(Information given)

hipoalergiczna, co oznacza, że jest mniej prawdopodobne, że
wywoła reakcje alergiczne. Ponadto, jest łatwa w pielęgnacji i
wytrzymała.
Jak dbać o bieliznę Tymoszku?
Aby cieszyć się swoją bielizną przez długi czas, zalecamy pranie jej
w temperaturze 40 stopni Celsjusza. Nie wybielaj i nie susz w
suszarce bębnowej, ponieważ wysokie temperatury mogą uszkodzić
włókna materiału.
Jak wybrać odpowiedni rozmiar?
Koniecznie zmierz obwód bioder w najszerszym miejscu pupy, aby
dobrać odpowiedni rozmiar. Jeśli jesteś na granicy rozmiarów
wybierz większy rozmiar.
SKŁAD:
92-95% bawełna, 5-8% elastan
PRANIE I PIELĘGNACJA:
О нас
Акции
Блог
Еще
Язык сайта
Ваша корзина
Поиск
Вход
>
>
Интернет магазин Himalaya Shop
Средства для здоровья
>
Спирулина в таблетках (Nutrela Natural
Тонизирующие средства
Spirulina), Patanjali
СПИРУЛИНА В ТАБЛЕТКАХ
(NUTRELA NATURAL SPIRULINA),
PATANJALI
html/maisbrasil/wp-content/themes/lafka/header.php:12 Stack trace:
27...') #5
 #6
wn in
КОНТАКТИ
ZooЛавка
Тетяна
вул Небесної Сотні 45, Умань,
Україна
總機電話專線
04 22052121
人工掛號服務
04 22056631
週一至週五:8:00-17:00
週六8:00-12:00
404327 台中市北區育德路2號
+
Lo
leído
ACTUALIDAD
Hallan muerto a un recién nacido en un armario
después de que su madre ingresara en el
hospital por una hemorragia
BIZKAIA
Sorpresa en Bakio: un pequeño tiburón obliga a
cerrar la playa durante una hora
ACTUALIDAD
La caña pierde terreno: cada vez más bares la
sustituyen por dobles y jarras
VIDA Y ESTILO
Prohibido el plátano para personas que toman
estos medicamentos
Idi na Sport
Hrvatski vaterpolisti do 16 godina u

(End Information given)

Reproduce every line of text in the records above, character for character and in the same order.

- Solution:
hipoalergiczna, co oznacza, że jest mniej prawdopodobne, że
wywoła reakcje alergiczne. Ponadto, jest łatwa w pielęgnacji i
wytrzymała.
Jak dbać o bieliznę Tymoszku?
Aby cieszyć się swoją bielizną przez długi czas, zalecamy pranie jej
w temperaturze 40 stopni Celsjusza. Nie wybielaj i nie susz w
suszarce bębnowej, ponieważ wysokie temperatury mogą uszkodzić
włókna materiału.
Jak wybrać odpowiedni rozmiar?
Koniecznie zmierz obwód bioder w najszerszym miejscu pupy, aby
dobrać odpowiedni rozmiar. Jeśli jesteś na granicy rozmiarów
wybierz większy rozmiar.
SKŁAD:
92-95% bawełna, 5-8% elastan
PRANIE I PIELĘGNACJA:
О нас
Акции
Блог
Еще
Язык сайта
Ваша корзина
Поиск
Вход
>
>
Интернет магазин Himalaya Shop
Средства для здоровья
>
Спирулина в таблетках (Nutrela Natural
Тонизирующие средства
Spirulina), Patanjali
СПИРУЛИНА В ТАБЛЕТКАХ
(NUTRELA NATURAL SPIRULINA),
PATANJALI
html/maisbrasil/wp-content/themes/lafka/header.php:12 Stack trace:
27...') #5
 #6
wn in
КОНТАКТИ
ZooЛавка
Тетяна
вул Небесної Сотні 45, Умань,
Україна
總機電話專線
04 22052121
人工掛號服務
04 22056631
週一至週五:8:00-17:00
週六8:00-12:00
404327 台中市北區育德路2號
+
Lo
leído
ACTUALIDAD
Hallan muerto a un recién nacido en un armario
después de que su madre ingresara en el
hospital por una hemorragia
BIZKAIA
Sorpresa en Bakio: un pequeño tiburón obliga a
cerrar la playa durante una hora
ACTUALIDAD
La caña pierde terreno: cada vez más bares la
sustituyen por dobles y jarras
VIDA Y ESTILO
Prohibido el plátano para personas que toman
estos medicamentos
Idi na Sport
Hrvatski vaterpolisti do 16 godina u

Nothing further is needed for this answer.